Monday, March 12, 2007

momentum




"Your rebirth has come, not from a destructible
but from an indestructible seed,
through the living and enduring word of God."

~ 1 Peter 1:23



In an irony that causes me to laugh at my self (just the thing for a solo car ride), I am noticing my thoughts turning to some kind of maintenance of a sense of present-moment perception. If there is indeed a foundation, why worry about having one? And then again, is this new spirit as new as I think it is?

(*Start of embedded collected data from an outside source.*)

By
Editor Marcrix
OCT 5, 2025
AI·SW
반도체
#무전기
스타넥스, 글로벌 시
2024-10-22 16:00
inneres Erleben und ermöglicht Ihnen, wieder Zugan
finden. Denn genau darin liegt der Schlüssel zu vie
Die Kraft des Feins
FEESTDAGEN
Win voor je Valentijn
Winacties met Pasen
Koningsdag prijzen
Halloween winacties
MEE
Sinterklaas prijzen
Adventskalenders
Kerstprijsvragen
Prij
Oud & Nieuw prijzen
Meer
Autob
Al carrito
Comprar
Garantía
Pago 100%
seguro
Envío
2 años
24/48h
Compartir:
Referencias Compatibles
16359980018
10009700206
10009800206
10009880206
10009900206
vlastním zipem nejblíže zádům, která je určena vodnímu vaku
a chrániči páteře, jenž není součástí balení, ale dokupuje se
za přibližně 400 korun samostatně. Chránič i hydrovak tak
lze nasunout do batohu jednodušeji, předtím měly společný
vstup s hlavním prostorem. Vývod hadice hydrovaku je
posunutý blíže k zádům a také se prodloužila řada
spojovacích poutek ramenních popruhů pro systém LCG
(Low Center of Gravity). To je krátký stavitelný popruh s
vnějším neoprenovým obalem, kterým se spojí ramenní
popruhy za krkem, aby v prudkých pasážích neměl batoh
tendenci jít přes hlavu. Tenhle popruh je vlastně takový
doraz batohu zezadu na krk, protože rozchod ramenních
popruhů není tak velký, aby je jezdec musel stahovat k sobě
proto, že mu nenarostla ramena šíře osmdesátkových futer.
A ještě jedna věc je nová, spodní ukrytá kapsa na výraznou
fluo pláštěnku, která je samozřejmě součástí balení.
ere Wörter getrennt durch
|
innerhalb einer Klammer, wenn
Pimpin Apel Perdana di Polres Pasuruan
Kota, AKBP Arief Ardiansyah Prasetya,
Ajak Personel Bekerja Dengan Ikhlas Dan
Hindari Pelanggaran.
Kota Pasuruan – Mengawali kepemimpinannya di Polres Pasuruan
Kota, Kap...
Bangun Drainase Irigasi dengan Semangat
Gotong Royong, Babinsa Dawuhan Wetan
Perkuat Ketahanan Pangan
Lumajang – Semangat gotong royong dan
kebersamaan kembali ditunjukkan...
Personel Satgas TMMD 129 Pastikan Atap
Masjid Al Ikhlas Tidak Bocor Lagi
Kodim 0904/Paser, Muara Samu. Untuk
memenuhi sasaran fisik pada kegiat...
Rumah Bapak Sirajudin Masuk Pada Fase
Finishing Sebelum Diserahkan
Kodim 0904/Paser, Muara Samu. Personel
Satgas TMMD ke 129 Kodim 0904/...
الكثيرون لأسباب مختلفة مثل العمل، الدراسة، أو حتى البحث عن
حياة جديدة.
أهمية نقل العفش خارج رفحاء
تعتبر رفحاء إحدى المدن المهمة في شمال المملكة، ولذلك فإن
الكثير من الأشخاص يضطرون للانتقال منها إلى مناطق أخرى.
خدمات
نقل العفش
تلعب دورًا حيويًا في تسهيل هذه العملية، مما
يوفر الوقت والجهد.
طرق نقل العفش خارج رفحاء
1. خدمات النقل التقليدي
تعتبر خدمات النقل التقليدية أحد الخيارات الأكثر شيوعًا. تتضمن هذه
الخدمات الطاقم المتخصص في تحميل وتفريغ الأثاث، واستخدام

In its own silly way, my former life as a commercial photographer comes back to mind. In retrospect, how we would often nit-pick photographs into a visual numbness, now looks absurd. Back then, to say such things as "better is the enemy of good" would've been the medium's own version of blasphemy. Certainly there is much to be said about striving to do a job, and do it so well that new standards of craftsmanship manifest, but this was something of a side-category. This was a crossing-over from healthy pride in a job well done, into a fearful streak of perfectionism. We've all seen this: multiple entanglements in details, much of which are inconsequential, head-trips a success into something unnecessarily out of reach. (Notice I did not say "failure.") Moreover it is not the product (and in a situation like that, one daren't say "finished product") that suffers, it's the adventure of the process and the people involved in its accomplishment. The moment would so easily be surrendered to the ego. Art college had far too much of that. Anxiety too easily defeated the creative process, and competitive resistance would get the best of what can really happen in an environment of more than one soul.

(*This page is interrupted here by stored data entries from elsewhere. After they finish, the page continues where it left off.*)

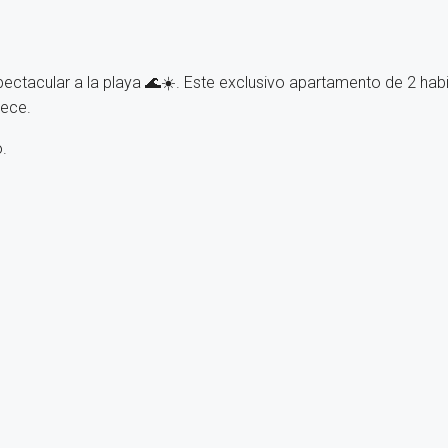
ectacular a la playa 🌊☀️. Este exclusivo apartamento de 2 habit
rece.
.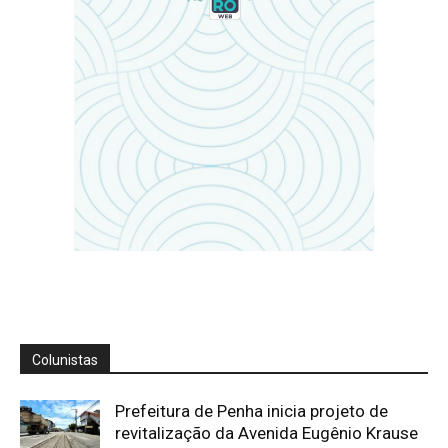
Colunistas
Prefeitura de Penha inicia projeto de
revitalização da Avenida Eugênio Krause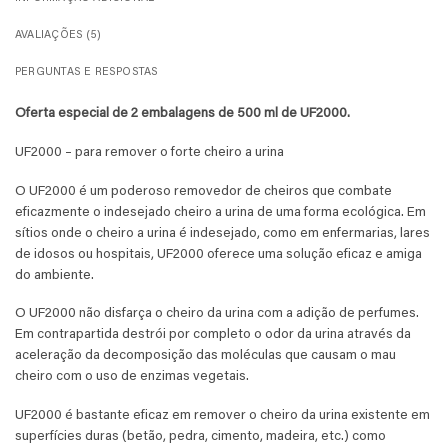
AVALIAÇÕES (5)
PERGUNTAS E RESPOSTAS
Oferta especial de 2 embalagens de 500 ml de UF2000.
UF2000 – para remover o forte cheiro a urina
O UF2000 é um poderoso removedor de cheiros que combate
eficazmente o indesejado cheiro a urina de uma forma ecológica. Em
sítios onde o cheiro a urina é indesejado, como em enfermarias, lares
de idosos ou hospitais, UF2000 oferece uma solução eficaz e amiga
do ambiente.
O UF2000 não disfarça o cheiro da urina com a adição de perfumes.
Em contrapartida destrói por completo o odor da urina através da
aceleração da decomposição das moléculas que causam o mau
cheiro com o uso de enzimas vegetais.
UF2000 é bastante eficaz em remover o cheiro da urina existente em
superfícies duras (betão, pedra, cimento, madeira, etc.) como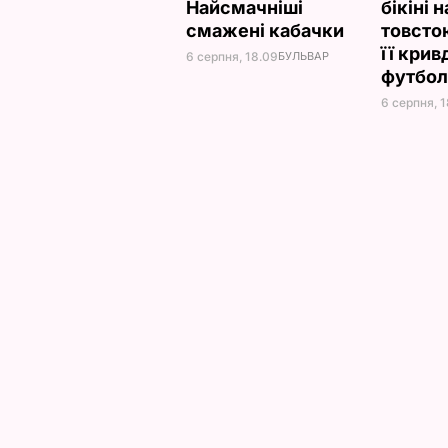
Найсмачніші
бікіні 
смажені кабачки
товсто
її кри
6 серпня, 18.09
БУЛЬВАР
футбол
6 серпня, 1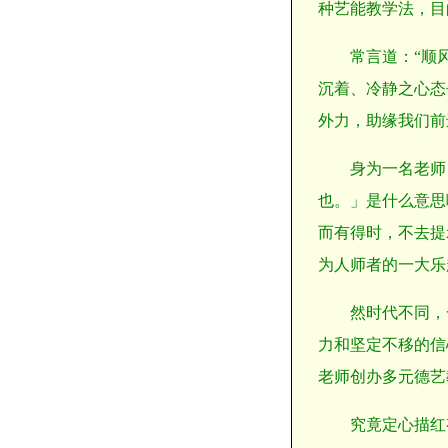
种艺能教学法，目
常言道：“顺
沉着、冷静之心态
外力，助缘我们前
身为一名老师
也。」是什么意思
而有得时，不去提
为人师者的一大乐
然时代不同，
力和坚定不移的信
老师创办多元德艺
究竟定心描红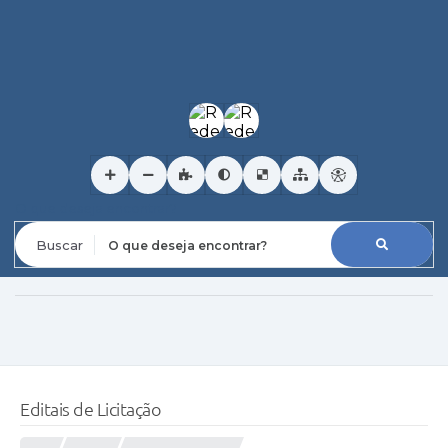
O que deseja encontrar?
Editais de Licitação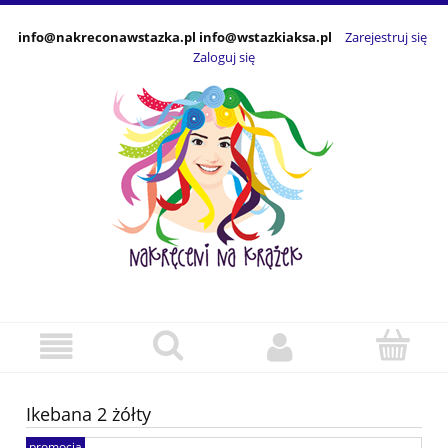
info@nakreconawstazka.pl info@wstazkiaksa.pl
Zarejestruj się
Zaloguj się
Ikebana 2 żółty
promocja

That was then, and I was swept into that competitive tension just as much as anyone else. Twelve years of it. Now I want the ego to surrender to the moment. Maybe all of us now look back at that craziness with a more forgiving vantage point. I try to, at least. And along with that, I am trying to look at situations for the moments they provide- even with all the interactions. Worrying about maintaining a new perspective loses the simple fact that I already have a new way of seeing. Perhaps that is enough. There are few things as preposterously unrealistic than perfectionism. To mindfully go forth is simply self-explanatory. It is perhaps not quite as hard-worked as I am presuming it to be. I have come to understand this, even through reminders of hardships and rejections I've endured. The losses get their respects, but they must be terse glances. Staring back is potentially obstructive to the present. What is unfolding now is lit by what shall be, and it is captivating and hopeful. I dare say one maintains hopefulness simply by being hopeful. Could I have known this years ago? Should I have thought it trite? Would I have listened, if such things had been said to me, in my darkest nights?

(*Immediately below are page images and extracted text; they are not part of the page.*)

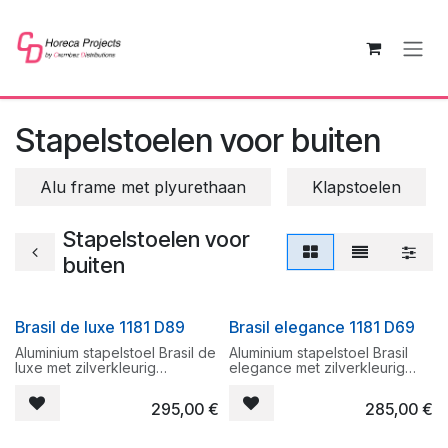
Overslaan naar inhoud
Stapelstoelen voor buiten
Alu frame met plyurethaan
Klapstoelen
Stapelstoelen voor
buiten
Brasil de luxe 1181 D89
Brasil elegance 1181 D69
Aluminium stapelstoel Brasil de
Aluminium stapelstoel Brasil
luxe met zilverkleurig
elegance met zilverkleurig
gepoederlakt frame en D89
gepoederlakt frame en D69
de luxe stof. Zeer degelijke
zwarte stof. Zeer degelijke
295,00
€
285,00
€
tuinstoel met ook aluminium
tuinstoel met ook aluminium
armleuningen.
armleuningen.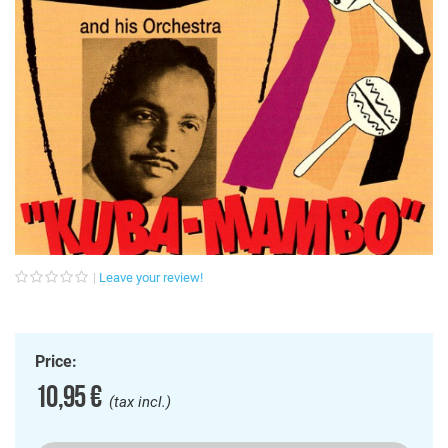
Leave your review!
Price:
10,95 €
(tax incl.)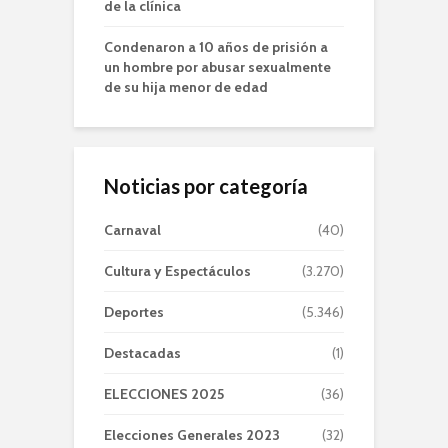
de la clínica
Condenaron a 10 años de prisión a
un hombre por abusar sexualmente
de su hija menor de edad
Noticias por categoría
Carnaval
(40)
Cultura y Espectáculos
(3.270)
Deportes
(5.346)
Destacadas
(1)
ELECCIONES 2025
(36)
Elecciones Generales 2023
(32)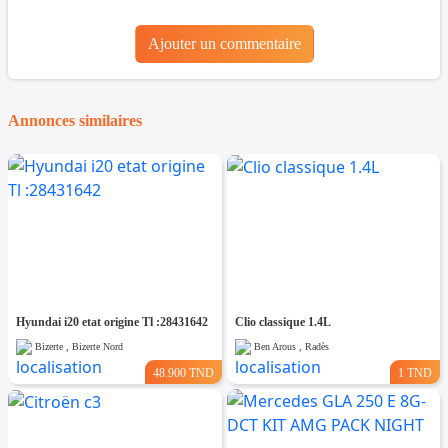
Ajouter un commentaire
Annonces similaires
Hyundai i20 etat origine Tl :28431642
Clio classique 1.4L
Bizerte , Bizerte Nord
Ben Arous , Radès
48.900 TND
1 TND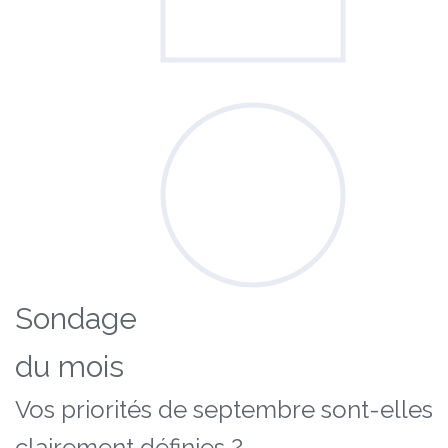
Sondage
du mois
Vos priorités de septembre sont-elles
clairement définies ?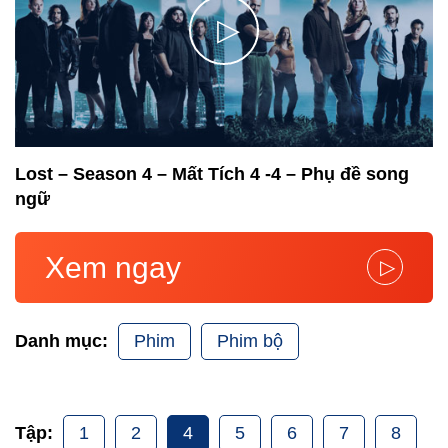
▷
Lost – Season 4 – Mất Tích 4 -4 – Phụ đề song
ngữ
Xem ngay
▷
Phim
Phim bộ
Danh mục:
1
2
4
5
6
7
8
Tập: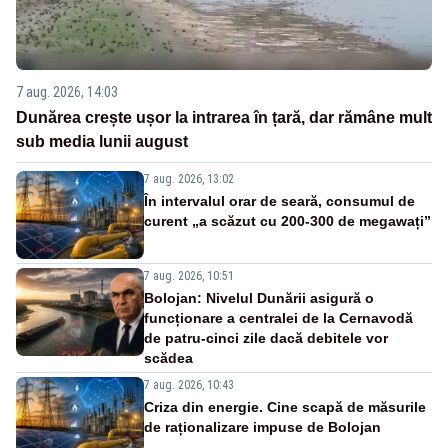
7 aug. 2026, 14:03
Dunărea crește ușor la intrarea în țară, dar rămâne mult
sub media lunii august
7 aug. 2026, 13:02
În intervalul orar de seară, consumul de
curent „a scăzut cu 200-300 de megawați”
7 aug. 2026, 10:51
Bolojan: Nivelul Dunării asigură o
funcționare a centralei de la Cernavodă
de patru-cinci zile dacă debitele vor
scădea
7 aug. 2026, 10:43
Criza din energie. Cine scapă de măsurile
de raționalizare impuse de Bolojan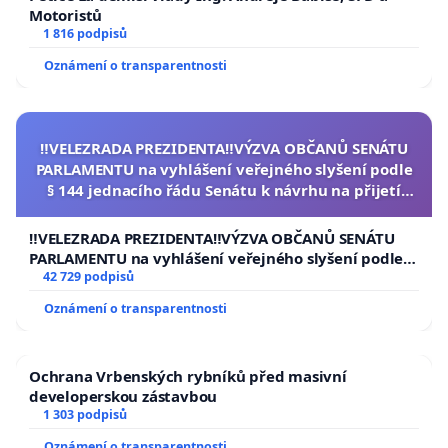
Motoristů
1 816 podpisů
Oznámení o transparentnosti
‼️VELEZRADA PREZIDENTA‼️VÝZVA OBČANŮ SENÁTU
PARLAMENTU na vyhlášení veřejného slyšení podle
§ 144 jednacího řádu Senátu k návrhu na přijetí
usnesení k podání ústavní žaloby na prezidenta
republiky
‼️VELEZRADA PREZIDENTA‼️VÝZVA OBČANŮ SENÁTU
PARLAMENTU na vyhlášení veřejného slyšení podle §
144 jednacího řádu Senátu k návrhu na přijetí
42 729 podpisů
usnesení k podání ústavní žaloby na prezidenta
Oznámení o transparentnosti
republiky
Ochrana Vrbenských rybníků před masivní
developerskou zástavbou
1 303 podpisů
Oznámení o transparentnosti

All this happening simultaneously has the sensation of a molting experience. Familiar and unfamiliar reside side by side. Perhaps this pervading sense of seeing what I have known with a vision I have not known, is an assurance of a momentum that needs only to breathe to be nurtured. Just this past Saturday evening, after we played music for several hours, a wise friend made an observation with the parable of new wine being poured into a new wine-vessel. Fresh new wine, he said, cannot sustain in the old container; a new one must be made. New ferment, new vessel. Both have been wondrously given to me, and thankfully neither originate with me. This time, Passover is a passing- over from the doubts that came with desolation, into the trust of forward-moving faith. I am beginning to dare to believe this momentum will hit a stride that will continue, though at a rate-of- travel that I daren't predict. That is not for me to ascertain. The most precious gifts will never be confiscated, and the sense of love and beauty need never leave me, especially as I become better able to see the essence of being, beneath the trappings of materiality. Here, a loss of perceived power is a very present consolation.





1 comment:

Joanna said...

>>There are few things as preposterously unrealistic than perfectionism

Ah, yes something I can well relate to! Perfectionism is an old friend of mine (or enemy??) Profound, intelligent and insightful writing...thanks for linking to my blog and for your comment, I have also linked to yours. Keep up the good work.